### GOAL OF THE EXERCISE
Rewrite the records from the start through the line containing "left ankle: (193, 393, 18)", both ends included, keeping the wording of the records but multiplying each number in the answers (the keypoint coordinates and depths) by 0.7 and rounding it to a whole number, with halves rounded up. Leave the pictures out of your answer.

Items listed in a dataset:
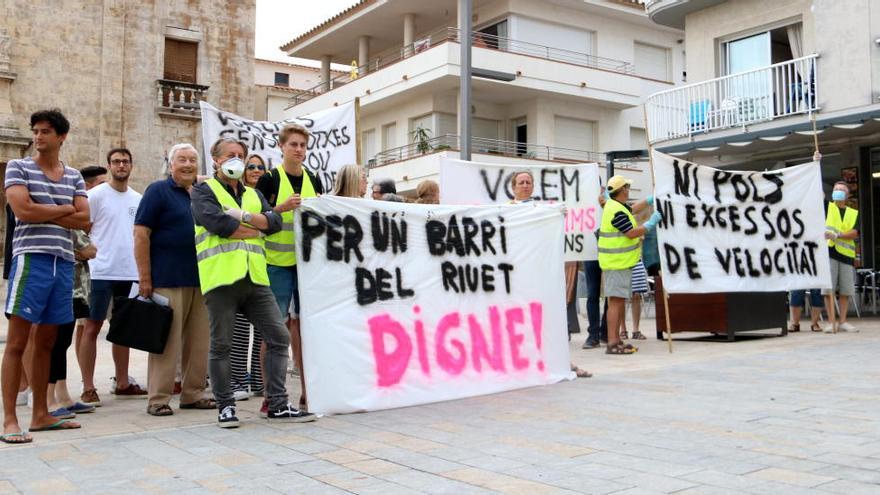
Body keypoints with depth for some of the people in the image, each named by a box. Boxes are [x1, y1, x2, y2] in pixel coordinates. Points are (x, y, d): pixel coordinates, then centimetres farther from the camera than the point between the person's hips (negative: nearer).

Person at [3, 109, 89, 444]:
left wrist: (43, 212, -6)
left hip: (63, 263, 5)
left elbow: (85, 221, 3)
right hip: (31, 260, -5)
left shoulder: (74, 176, 14)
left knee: (45, 343, 11)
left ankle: (40, 415, 18)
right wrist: (64, 208, -1)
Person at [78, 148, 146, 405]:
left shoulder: (138, 198, 12)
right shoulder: (96, 195, -3)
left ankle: (122, 382, 22)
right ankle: (88, 388, 2)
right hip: (102, 271, -5)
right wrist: (89, 252, -16)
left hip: (130, 272, 6)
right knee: (92, 327, -3)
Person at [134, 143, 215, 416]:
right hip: (168, 280, -6)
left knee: (199, 342, 8)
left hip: (199, 280, 6)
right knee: (166, 341, -4)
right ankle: (158, 399, 4)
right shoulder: (158, 191, -2)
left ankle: (193, 393, 18)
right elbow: (141, 234, -8)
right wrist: (145, 279, -13)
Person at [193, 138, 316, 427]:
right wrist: (257, 230, -1)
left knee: (278, 337, 2)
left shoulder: (254, 194, 23)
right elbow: (217, 222, -11)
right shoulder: (203, 191, 7)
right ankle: (225, 406, 15)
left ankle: (277, 405, 8)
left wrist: (243, 215, -10)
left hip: (255, 278, 5)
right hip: (221, 277, -5)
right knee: (221, 345, 2)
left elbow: (275, 222, 5)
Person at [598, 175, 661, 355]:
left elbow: (633, 209, 32)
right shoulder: (617, 212, -18)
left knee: (620, 301, 13)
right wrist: (651, 222, -8)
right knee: (616, 301, -11)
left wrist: (652, 199, 29)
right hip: (617, 263, -11)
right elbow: (632, 233, -19)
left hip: (620, 262, 11)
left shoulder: (615, 206, 14)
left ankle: (616, 340, 18)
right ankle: (612, 343, -11)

### ANSWER SECTION
Body keypoints with depth for some of the people in the image, each named by a box. Boxes are [x1, y1, x2, y2] in pixel coordinates. Points are (x, y, d): pixel coordinates, then centimetres farther from the camera than the point between the person's hips (negative: nearer).

Person at [3, 109, 89, 444]:
left wrist: (30, 148, -4)
left hip: (44, 184, 4)
left elbow: (60, 155, 2)
right hip: (22, 182, -4)
left shoulder: (52, 123, 10)
left knee: (32, 240, 8)
left ankle: (28, 291, 13)
right wrist: (45, 146, -1)
Person at [78, 148, 146, 405]:
left shoulder: (97, 139, 8)
right shoulder: (67, 137, -2)
left ankle: (85, 267, 15)
right ankle: (62, 272, 1)
right hip: (71, 190, -4)
right wrist: (62, 176, -11)
left hip: (91, 190, 4)
right knee: (64, 229, -2)
Person at [134, 143, 215, 416]:
right hip: (118, 196, -4)
left knee: (139, 239, 6)
left hip: (139, 196, 4)
right knee: (116, 239, -3)
right ankle: (111, 279, 3)
right shoulder: (111, 134, -1)
left ankle: (135, 275, 13)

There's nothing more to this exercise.